It's the Data, Stupid….

Carl Kesselman, Ph.D.

William M. Keck Professor of Engineering

Professor, Epstein Department of Industrial and Systems Engineering

Director Informatics Systems Research Division, Information Sciences Institute

Viterbi School of Engineering

 

Professor, Department of Population and Public Health Sciences, Keck School of Medicine

Professor, Biomedical Sciences, Ostrow School of Dentistry

 

University of Southern California


Seminar Information

Seminar Date
April 25, 2025 - 2:00 PM

Location
The FUNG Auditorium - PFBH

ck

Abstract

Recent advances in machine learning have yielded astonishing breakthroughs. This year's Nobel Prize in Chemistry, awarded to the creators of AlphaFold, highlights machine learning's capability to address complex scientific challenges—like solving protein folding, a fundamental problem in biology that resisted solution for decades. Crucially, AlphaFold's success hinged on the availability of high-quality, meticulously curated data from resources such as the Protein Data Bank.

As machine learning is increasingly used to solve complex problems in scientific discovery, medicine, and engineering, the importance of validating and reproducing these results has intensified. This validation and reproducibility challenge becomes particularly pronounced in smaller-scale, university-based research settings, where resources and curated data may be more limited. One response has been the emergence of data-centric AI, emphasizing the pivotal role of data quality over the mere innovation of algorithmic models.

In this talk, I will discuss our work on reproducible machine learning through data-centric AI, emphasizing methodologies and tools developed within the Deriva platform. Deriva facilitates the systematic creation, management, and use of high-quality data, enabling robust, reproducible machine learning applications even at modest scales. To illustrate our approach, I will describe an ongoing project developing machine learning methods for early and reliable detection of glaucoma, underscoring the transformative potential of data-centric methodologies in biomedical engineering and clinical practice.

Speaker Bio

Carl Kesselman is the William M. Keck Professor of Engineering in the University of Southern California (USC) Viterbi School of Engineering. He is a professor in the Daniel J. Epstein Department of Industrial and Systems Engineering and Department of Computer Science, Department of Population and Public Health Sciences in the Keck School of Medicine, and Ostrow School of Dentistry. He is a USC Information Sciences Institute (ISI) Fellow, where he directs the Informatics Systems Research Division, and is the director of the Center of Excellence for Discovery Informatics in the Michelson Center for Convergent Biosciences.

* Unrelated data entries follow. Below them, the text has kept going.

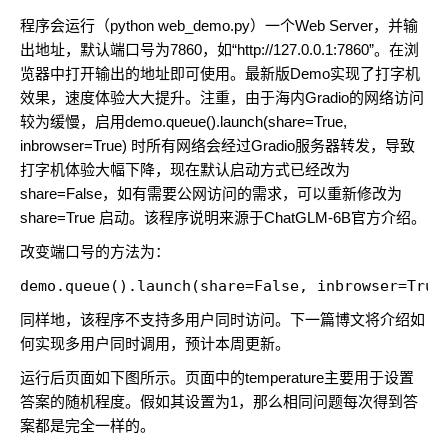
程序会运行（python web_demo.py）一个Web Server，并输
出地址，默认端口号为7860，如“http://127.0.0.1:7860”。在浏
览器中打开输出的地址即可使用。最新版Demo实现了打字机
效果，速度体验大大提升。注重，由于海内Gradio的网络访问
较为缓慢，启用demo.queue().launch(share=True,
inbrowser=True) 时所有网络会经过Gradio服务器转发，导致
打字机体验大幅下降，现在默认启动方式已经改为
share=False，如有需要公网访问的需求，可以重新修改为
share=True 启动。该程序说明来源于ChatGLM-6B官方介绍。
改变端口号的方法为：
demo.queue().launch(share=False, inbrowser=True
同样地，该程序不支持多用户同时访问。下一篇博文将介绍如
何实现多用户同时调用，预计本周更新。
运行后页面如下图所示。页面中的temperature主要用于设置
答案的随机程度。假如其设置为1，那么相同问题每次得到答
案都是完全一样的。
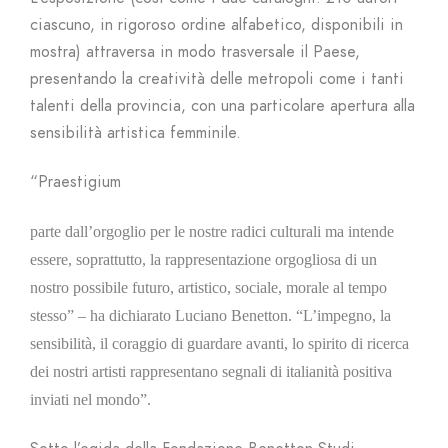
ciascuno, in rigoroso ordine alfabetico, disponibili in
mostra) attraversa in modo trasversale il Paese,
presentando la creatività delle metropoli come i tanti
talenti della provincia, con una particolare apertura alla
sensibilità artistica femminile.
“Praestigium
parte dall’orgoglio per le nostre radici culturali ma intende
essere, soprattutto, la rappresentazione orgogliosa di un
nostro possibile futuro, artistico, sociale, morale al tempo
stesso” – ha dichiarato Luciano Benetton. “L’impegno, la
sensibilità, il coraggio di guardare avanti, lo spirito di ricerca
dei nostri artisti rappresentano segnali di italianità positiva
inviati nel mondo”.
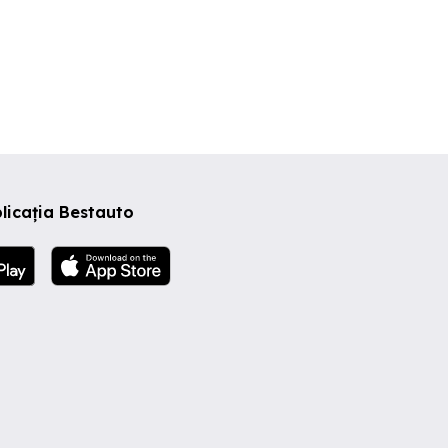
licația Bestauto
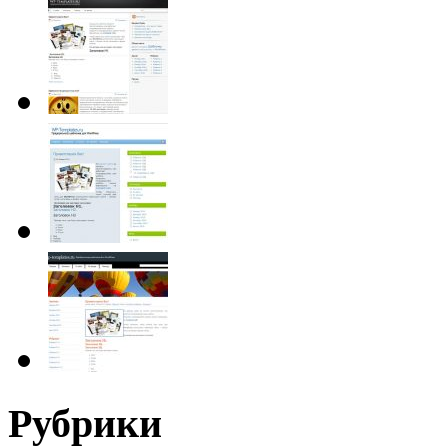
Рубрики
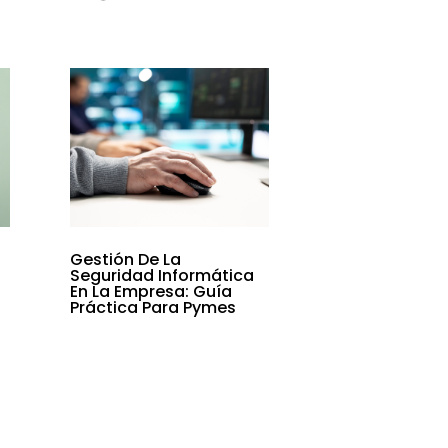
Gestión De La
Seguridad Informática
En La Empresa: Guía
Práctica Para Pymes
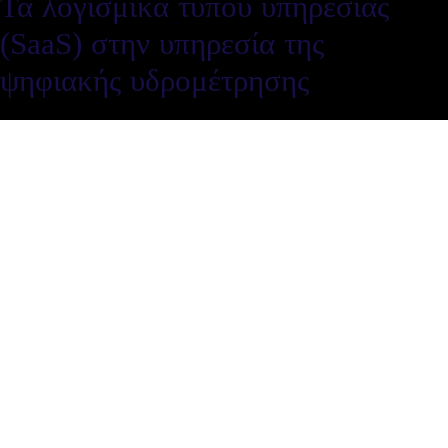
Τα λογισμικά τύπου υπηρεσίας
(SaaS) στην υπηρεσία της
ψηφιακής υδρομέτρησης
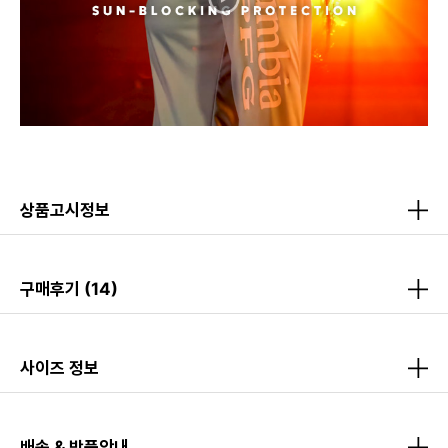
상품고시정보
구매후기
(14)
사이즈 정보
배송 & 반품안내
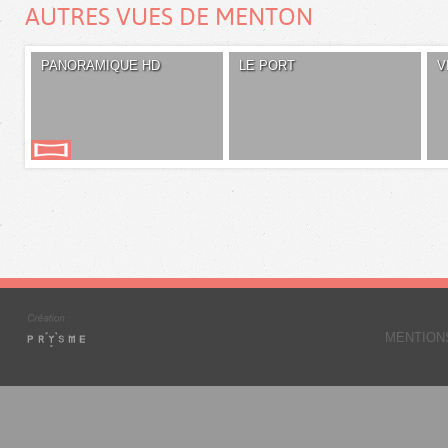
AUTRES VUES DE MENTON
PANORAMIQUE HD
LE PORT
V
MENTION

Carl Kesselman leads ISI's Informatics Systems Research Division. The division was created to understand how to build informatics systems that can help tackle the hardest problems with great societal impact. Its work spans grid computing, information security, service-oriented architectures, socio-technical systems, and reproducibility. His recent work has focused on creating new methods for collaborative discovery with a particular focus in the area of developing reproducible methods for applications of machine learning to biomedical applications. He has been the principal investigator on collaboration and data management and analysis infrastructure for numerous large-scale National Institutes of Health (NIH) funded initiatives in areas such as craniofacial development, kidney reconstruction, synaptic mapping, and genito-urinary tract development.

Kesselman’s work in large-scale computational infrastructure provided the computing platform that led to two Nobel Prizes in Physics and a Nobel Peace Prize.  He has received numerous honors for his pioneering research, including the Lovelace Medal from the British Computing Society, the Goode Memorial Award from the Institute for Electrical and Electronic Engineers (IEEE) Computer Society, and the IEEE Internet Award. He is a Fellow of the British Computing Society, the  IEEE, and the Association for Computing Machinery.

Kesselman joined ISI in 1997 as a USC Computer Science Department research associate professor. He received his PhD in computer science from the University of California at Los Angeles, a master's in electrical engineering from the University of Southern California, and a bachelor's of electrical engineering from the University at Buffalo. He has also received an honorary doctorate degree from the University of Amsterdam.